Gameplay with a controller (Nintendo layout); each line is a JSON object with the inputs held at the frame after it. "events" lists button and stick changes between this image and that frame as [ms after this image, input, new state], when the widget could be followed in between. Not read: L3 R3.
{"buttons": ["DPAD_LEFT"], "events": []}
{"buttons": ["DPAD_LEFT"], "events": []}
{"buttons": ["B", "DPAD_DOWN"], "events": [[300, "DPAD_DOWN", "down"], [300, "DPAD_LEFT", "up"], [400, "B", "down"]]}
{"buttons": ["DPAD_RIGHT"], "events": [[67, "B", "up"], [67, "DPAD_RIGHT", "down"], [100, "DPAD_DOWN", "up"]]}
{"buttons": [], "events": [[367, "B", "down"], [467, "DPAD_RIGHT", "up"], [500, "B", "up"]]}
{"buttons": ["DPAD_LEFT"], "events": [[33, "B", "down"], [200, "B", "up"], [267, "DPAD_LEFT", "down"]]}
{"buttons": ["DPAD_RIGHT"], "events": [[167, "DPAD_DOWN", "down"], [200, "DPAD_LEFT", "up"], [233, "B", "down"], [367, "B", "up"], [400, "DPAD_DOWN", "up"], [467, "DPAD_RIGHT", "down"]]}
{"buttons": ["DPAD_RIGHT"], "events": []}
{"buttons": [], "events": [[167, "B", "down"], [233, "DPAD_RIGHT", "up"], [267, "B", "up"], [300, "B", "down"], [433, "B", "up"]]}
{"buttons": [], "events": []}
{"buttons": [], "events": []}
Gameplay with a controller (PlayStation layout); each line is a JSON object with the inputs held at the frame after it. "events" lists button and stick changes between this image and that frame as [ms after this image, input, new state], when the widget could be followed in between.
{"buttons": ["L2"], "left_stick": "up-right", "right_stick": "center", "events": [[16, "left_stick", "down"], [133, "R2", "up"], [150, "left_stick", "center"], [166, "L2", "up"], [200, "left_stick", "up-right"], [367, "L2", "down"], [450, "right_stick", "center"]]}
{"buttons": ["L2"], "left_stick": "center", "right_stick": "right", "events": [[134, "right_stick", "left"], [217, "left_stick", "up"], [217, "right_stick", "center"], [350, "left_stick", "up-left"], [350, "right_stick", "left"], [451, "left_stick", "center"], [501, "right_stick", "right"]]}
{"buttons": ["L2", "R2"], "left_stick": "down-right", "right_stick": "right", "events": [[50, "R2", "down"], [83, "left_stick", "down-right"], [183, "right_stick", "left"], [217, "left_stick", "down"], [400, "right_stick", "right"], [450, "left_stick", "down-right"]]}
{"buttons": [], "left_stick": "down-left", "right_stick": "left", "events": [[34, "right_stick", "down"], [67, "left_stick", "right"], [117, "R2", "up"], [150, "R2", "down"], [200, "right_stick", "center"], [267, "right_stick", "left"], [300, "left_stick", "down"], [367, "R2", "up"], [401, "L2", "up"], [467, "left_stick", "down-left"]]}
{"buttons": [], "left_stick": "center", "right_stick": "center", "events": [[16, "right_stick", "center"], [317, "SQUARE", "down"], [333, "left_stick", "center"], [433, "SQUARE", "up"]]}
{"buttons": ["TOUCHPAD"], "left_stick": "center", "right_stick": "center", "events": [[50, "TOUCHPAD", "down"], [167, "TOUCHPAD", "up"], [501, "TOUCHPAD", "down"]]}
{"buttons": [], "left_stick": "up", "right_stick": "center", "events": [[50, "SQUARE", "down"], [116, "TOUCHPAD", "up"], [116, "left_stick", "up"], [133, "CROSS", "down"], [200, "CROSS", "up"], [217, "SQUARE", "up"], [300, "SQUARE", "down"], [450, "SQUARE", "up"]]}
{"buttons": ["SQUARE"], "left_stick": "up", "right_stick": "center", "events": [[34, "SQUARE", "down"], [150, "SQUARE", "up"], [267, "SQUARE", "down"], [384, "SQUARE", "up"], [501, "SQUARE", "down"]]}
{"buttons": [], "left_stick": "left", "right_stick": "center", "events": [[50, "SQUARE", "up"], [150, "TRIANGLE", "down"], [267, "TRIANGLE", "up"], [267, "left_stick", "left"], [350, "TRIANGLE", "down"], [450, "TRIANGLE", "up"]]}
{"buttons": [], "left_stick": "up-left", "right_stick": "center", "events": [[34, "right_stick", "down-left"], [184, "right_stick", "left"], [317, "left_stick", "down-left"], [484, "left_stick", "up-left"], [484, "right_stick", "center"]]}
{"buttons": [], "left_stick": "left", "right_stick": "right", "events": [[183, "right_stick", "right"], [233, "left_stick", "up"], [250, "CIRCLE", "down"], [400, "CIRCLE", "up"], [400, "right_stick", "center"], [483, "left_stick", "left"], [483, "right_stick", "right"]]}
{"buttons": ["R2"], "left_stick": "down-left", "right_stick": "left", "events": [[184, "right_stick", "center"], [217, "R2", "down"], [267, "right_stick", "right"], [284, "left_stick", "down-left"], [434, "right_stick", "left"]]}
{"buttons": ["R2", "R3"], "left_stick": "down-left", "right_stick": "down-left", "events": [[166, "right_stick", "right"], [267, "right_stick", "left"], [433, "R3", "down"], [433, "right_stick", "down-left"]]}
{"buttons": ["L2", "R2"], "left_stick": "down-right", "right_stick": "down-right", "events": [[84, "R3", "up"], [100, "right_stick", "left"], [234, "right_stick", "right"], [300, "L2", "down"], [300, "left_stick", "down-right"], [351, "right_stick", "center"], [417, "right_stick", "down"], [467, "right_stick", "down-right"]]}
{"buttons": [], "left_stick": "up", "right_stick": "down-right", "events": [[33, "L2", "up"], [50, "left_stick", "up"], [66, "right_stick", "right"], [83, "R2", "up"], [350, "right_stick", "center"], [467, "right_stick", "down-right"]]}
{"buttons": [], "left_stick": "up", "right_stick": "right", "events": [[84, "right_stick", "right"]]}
◆ ◆ ◆ ◆ ◆
▶ _PROMPT_
Gather each line of the listing containing the word "could" and show it.

▶ _EXERCISE OUTPUT_
Gameplay with a controller (Nintendo layout); each line is a JSON object with the inputs held at the frame after it. "events" lists button and stick changes between this image and that frame as [ms after this image, input, new state], when the widget could be followed in between. Not read: L3 R3.
Gameplay with a controller (PlayStation layout); each line is a JSON object with the inputs held at the frame after it. "events" lists button and stick changes between this image and that frame as [ms after this image, input, new state], when the widget could be followed in between.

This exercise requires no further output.